Miltão

Personal information
- Full name: José Milton Benedito
- Date of birth: 1 July 1950
- Place of birth: Brazil
- Date of death: 22 December 2003 (aged 53)
- Place of death: Volta Redonda, RJ, Brazil
- Position(s): Forward

Youth career
- Estrela de Piquete

Senior career*
- Years: Team / Apps / (Gls)
- 1974: Tiradentes / 15 / (5)
- 1975–1978: Sport Recife / 66 / (22)
- 1979: Guarani / 2 / (0)
- 1980–1983: Vila Nova / 21 / (1)
- 1984: Tuna Luso / 9 / (0)
- 1990: Volta Redonda

= Miltão =

Brazilian footballer

José Milton Benedito, also known as Miltão (1 July 1950 – 22 December 2003) was a Brazilian professional football player. He has been the topscorer of the 1979 Copa Libertadores with 6 goals.

==Club career==
After having played at youth level for Estrela de Piquete, a small club based in the São Paulo state, he transferred to Sociedade Esportiva Tiradentes, a Piauí club that played in the first level of Brazilian football.
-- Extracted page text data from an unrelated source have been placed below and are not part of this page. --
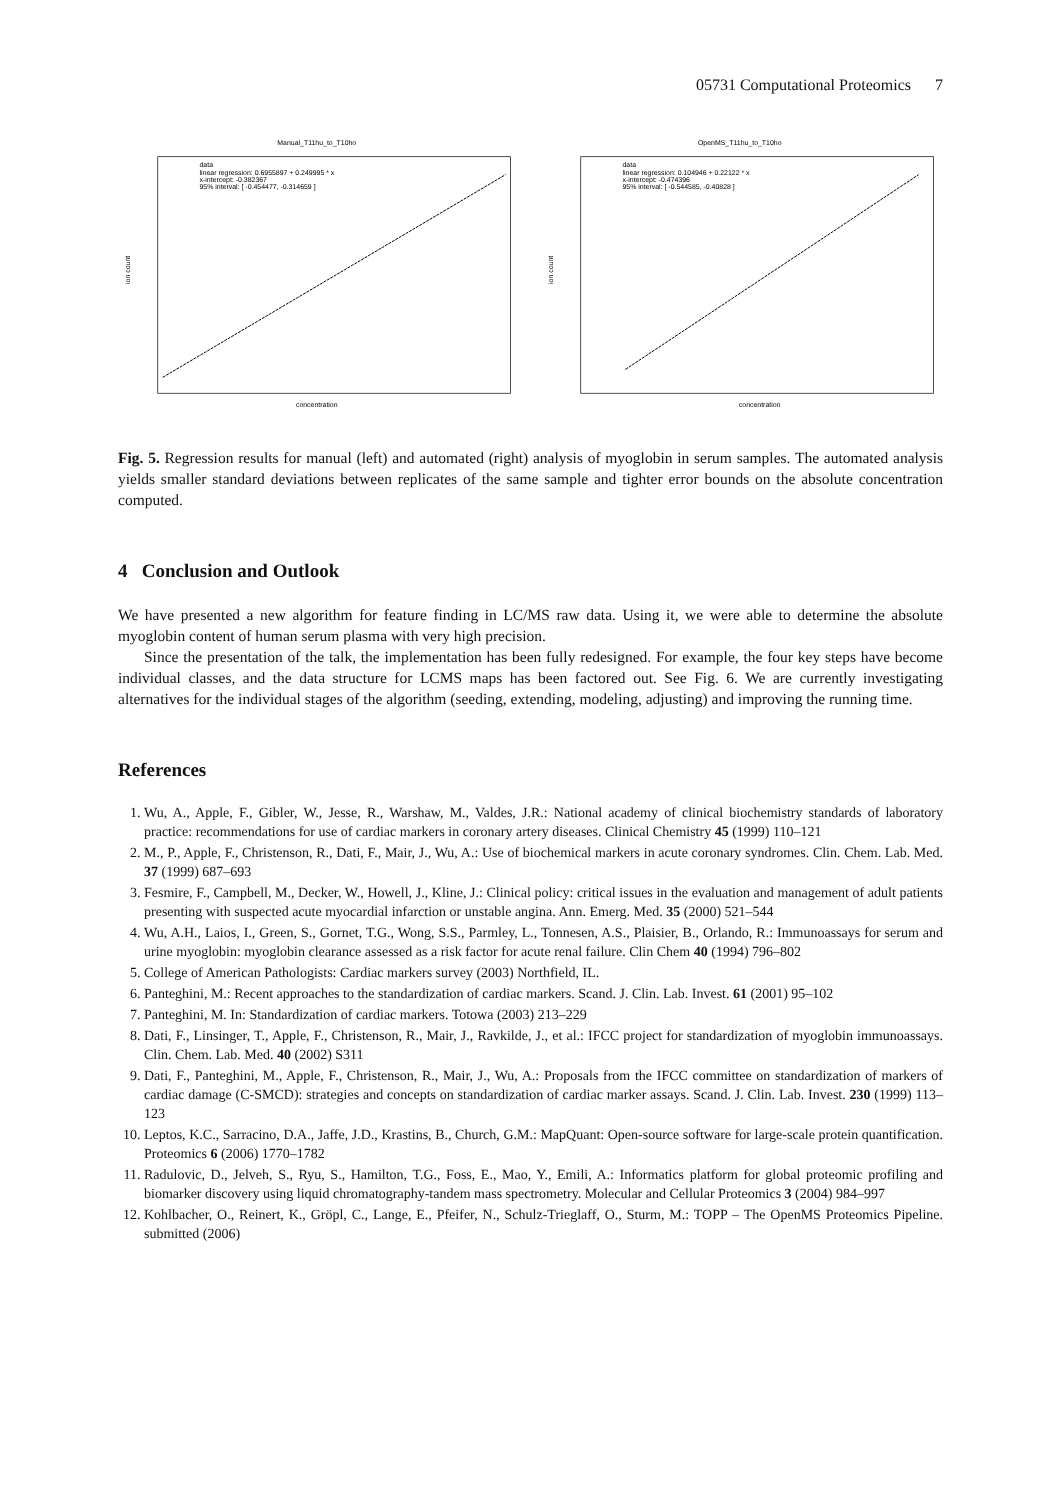05731 Computational Proteomics 7
Manual_T11hu_to_T10ho
data
linear regression: 0.6955897 + 0.249995 * x
x-intercept: -0.382367
95% interval: [ -0.454477, -0.314659 ]
ion count
concentration
OpenMS_T11hu_to_T10ho
data
linear regression: 0.104946 + 0.22122 * x
x-intercept: -0.474396
95% interval: [ -0.544585, -0.40828 ]
ion count
concentration
Fig. 5. Regression results for manual (left) and automated (right) analysis of myoglobin in serum samples. The automated analysis yields smaller standard deviations between replicates of the same sample and tighter error bounds on the absolute concentration computed.
4 Conclusion and Outlook
We have presented a new algorithm for feature finding in LC/MS raw data. Using it, we were able to determine the absolute myoglobin content of human serum plasma with very high precision.
Since the presentation of the talk, the implementation has been fully redesigned. For example, the four key steps have become individual classes, and the data structure for LCMS maps has been factored out. See Fig. 6. We are currently investigating alternatives for the individual stages of the algorithm (seeding, extending, modeling, adjusting) and improving the running time.
References
1. Wu, A., Apple, F., Gibler, W., Jesse, R., Warshaw, M., Valdes, J.R.: National academy of clinical biochemistry standards of laboratory practice: recommendations for use of cardiac markers in coronary artery diseases. Clinical Chemistry 45 (1999) 110–121
2. M., P., Apple, F., Christenson, R., Dati, F., Mair, J., Wu, A.: Use of biochemical markers in acute coronary syndromes. Clin. Chem. Lab. Med. 37 (1999) 687–693
3. Fesmire, F., Campbell, M., Decker, W., Howell, J., Kline, J.: Clinical policy: critical issues in the evaluation and management of adult patients presenting with suspected acute myocardial infarction or unstable angina. Ann. Emerg. Med. 35 (2000) 521–544
4. Wu, A.H., Laios, I., Green, S., Gornet, T.G., Wong, S.S., Parmley, L., Tonnesen, A.S., Plaisier, B., Orlando, R.: Immunoassays for serum and urine myoglobin: myoglobin clearance assessed as a risk factor for acute renal failure. Clin Chem 40 (1994) 796–802
5. College of American Pathologists: Cardiac markers survey (2003) Northfield, IL.
6. Panteghini, M.: Recent approaches to the standardization of cardiac markers. Scand. J. Clin. Lab. Invest. 61 (2001) 95–102
7. Panteghini, M. In: Standardization of cardiac markers. Totowa (2003) 213–229
8. Dati, F., Linsinger, T., Apple, F., Christenson, R., Mair, J., Ravkilde, J., et al.: IFCC project for standardization of myoglobin immunoassays. Clin. Chem. Lab. Med. 40 (2002) S311
9. Dati, F., Panteghini, M., Apple, F., Christenson, R., Mair, J., Wu, A.: Proposals from the IFCC committee on standardization of markers of cardiac damage (C-SMCD): strategies and concepts on standardization of cardiac marker assays. Scand. J. Clin. Lab. Invest. 230 (1999) 113–123
10. Leptos, K.C., Sarracino, D.A., Jaffe, J.D., Krastins, B., Church, G.M.: MapQuant: Open-source software for large-scale protein quantification. Proteomics 6 (2006) 1770–1782
11. Radulovic, D., Jelveh, S., Ryu, S., Hamilton, T.G., Foss, E., Mao, Y., Emili, A.: Informatics platform for global proteomic profiling and biomarker discovery using liquid chromatography-tandem mass spectrometry. Molecular and Cellular Proteomics 3 (2004) 984–997
12. Kohlbacher, O., Reinert, K., Gröpl, C., Lange, E., Pfeifer, N., Schulz-Trieglaff, O., Sturm, M.: TOPP – The OpenMS Proteomics Pipeline. submitted (2006)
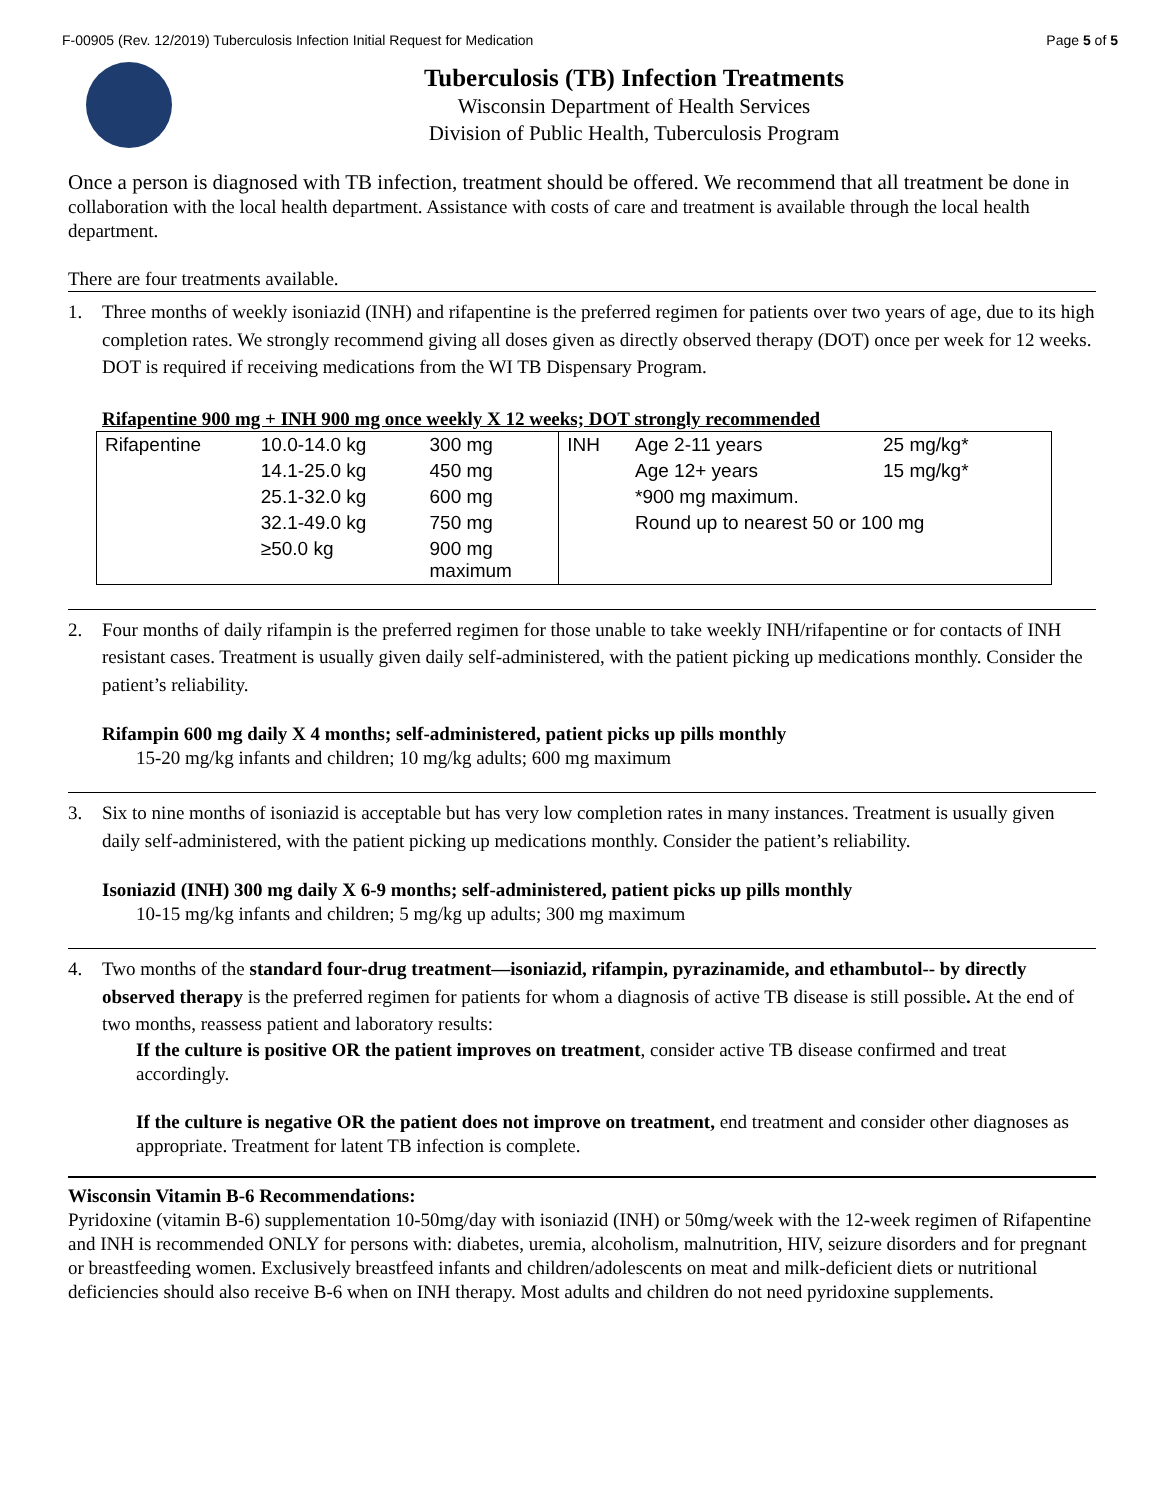F-00905 (Rev. 12/2019) Tuberculosis Infection Initial Request for Medication Page 5 of 5
Tuberculosis (TB) Infection Treatments
Wisconsin Department of Health Services
Division of Public Health, Tuberculosis Program
Once a person is diagnosed with TB infection, treatment should be offered. We recommend that all treatment be done in collaboration with the local health department. Assistance with costs of care and treatment is available through the local health department.
There are four treatments available.
1. Three months of weekly isoniazid (INH) and rifapentine is the preferred regimen for patients over two years of age, due to its high completion rates. We strongly recommend giving all doses given as directly observed therapy (DOT) once per week for 12 weeks. DOT is required if receiving medications from the WI TB Dispensary Program.
Rifapentine 900 mg + INH 900 mg once weekly X 12 weeks; DOT strongly recommended
| Rifapentine | 10.0-14.0 kg | 300 mg | INH | Age 2-11 years | 25 mg/kg* |
| | 14.1-25.0 kg | 450 mg | | Age 12+ years | 15 mg/kg* |
| | 25.1-32.0 kg | 600 mg | | *900 mg maximum. | |
| | 32.1-49.0 kg | 750 mg | | Round up to nearest 50 or 100 mg | |
| | ≥50.0 kg | 900 mg maximum | | | |
2. Four months of daily rifampin is the preferred regimen for those unable to take weekly INH/rifapentine or for contacts of INH resistant cases. Treatment is usually given daily self-administered, with the patient picking up medications monthly. Consider the patient’s reliability.
Rifampin 600 mg daily X 4 months; self-administered, patient picks up pills monthly
15-20 mg/kg infants and children; 10 mg/kg adults; 600 mg maximum
3. Six to nine months of isoniazid is acceptable but has very low completion rates in many instances. Treatment is usually given daily self-administered, with the patient picking up medications monthly. Consider the patient’s reliability.
Isoniazid (INH) 300 mg daily X 6-9 months; self-administered, patient picks up pills monthly
10-15 mg/kg infants and children; 5 mg/kg up adults; 300 mg maximum
4. Two months of the standard four-drug treatment—isoniazid, rifampin, pyrazinamide, and ethambutol-- by directly observed therapy is the preferred regimen for patients for whom a diagnosis of active TB disease is still possible. At the end of two months, reassess patient and laboratory results:
If the culture is positive OR the patient improves on treatment, consider active TB disease confirmed and treat accordingly.
If the culture is negative OR the patient does not improve on treatment, end treatment and consider other diagnoses as appropriate. Treatment for latent TB infection is complete.
Wisconsin Vitamin B-6 Recommendations:
Pyridoxine (vitamin B-6) supplementation 10-50mg/day with isoniazid (INH) or 50mg/week with the 12-week regimen of Rifapentine and INH is recommended ONLY for persons with: diabetes, uremia, alcoholism, malnutrition, HIV, seizure disorders and for pregnant or breastfeeding women. Exclusively breastfeed infants and children/adolescents on meat and milk-deficient diets or nutritional deficiencies should also receive B-6 when on INH therapy. Most adults and children do not need pyridoxine supplements.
His first season in the Brasileirão (which was then simply called Campeonato Nacional, National Championship) was the 1974 tournament. He then moved to Sport Recife, and he stayed there for 4 seasons, playing 66 games and scoring 22 goals. In 1979, he played for Guarani, both in the National championship (only 2 appearances) and the Copa Libertadores: during the latter tournament he scored 6 goals, finishing as the topscorer along Peruvian Juan José Oré. After his experience with Guarani, he played for Vila Nova, a Goiânia-based club, and he played one last season in Série A with Tuna Luso in 1984.